*Set exercise*: Could you edit the rows below so that "layout element" becomes "region", with nothing else changed?

┄┄┄┄┄┄┄┄┄┄

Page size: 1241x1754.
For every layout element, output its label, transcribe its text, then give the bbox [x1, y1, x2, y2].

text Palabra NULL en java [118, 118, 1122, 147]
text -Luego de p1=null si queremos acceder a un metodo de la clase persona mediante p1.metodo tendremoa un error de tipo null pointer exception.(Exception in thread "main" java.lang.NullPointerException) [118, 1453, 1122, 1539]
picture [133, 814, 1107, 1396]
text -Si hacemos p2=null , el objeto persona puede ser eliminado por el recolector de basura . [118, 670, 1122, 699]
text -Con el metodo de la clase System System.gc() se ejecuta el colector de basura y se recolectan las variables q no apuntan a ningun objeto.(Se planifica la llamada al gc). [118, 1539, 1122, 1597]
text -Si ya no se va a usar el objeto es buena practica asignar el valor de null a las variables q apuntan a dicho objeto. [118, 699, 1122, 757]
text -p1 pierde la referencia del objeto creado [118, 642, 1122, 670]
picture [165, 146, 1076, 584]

┄┄┄┄┄┄┄┄┄┄

*Response to this task*:
Page size: 1241x1754.
For every region, output its label, transcribe its text, then give the bbox [x1, y1, x2, y2].

text Palabra NULL en java [118, 118, 1122, 147]
text -Luego de p1=null si queremos acceder a un metodo de la clase persona mediante p1.metodo tendremoa un error de tipo null pointer exception.(Exception in thread "main" java.lang.NullPointerException) [118, 1453, 1122, 1539]
picture [133, 814, 1107, 1396]
text -Si hacemos p2=null , el objeto persona puede ser eliminado por el recolector de basura . [118, 670, 1122, 699]
text -Con el metodo de la clase System System.gc() se ejecuta el colector de basura y se recolectan las variables q no apuntan a ningun objeto.(Se planifica la llamada al gc). [118, 1539, 1122, 1597]
text -Si ya no se va a usar el objeto es buena practica asignar el valor de null a las variables q apuntan a dicho objeto. [118, 699, 1122, 757]
text -p1 pierde la referencia del objeto creado [118, 642, 1122, 670]
picture [165, 146, 1076, 584]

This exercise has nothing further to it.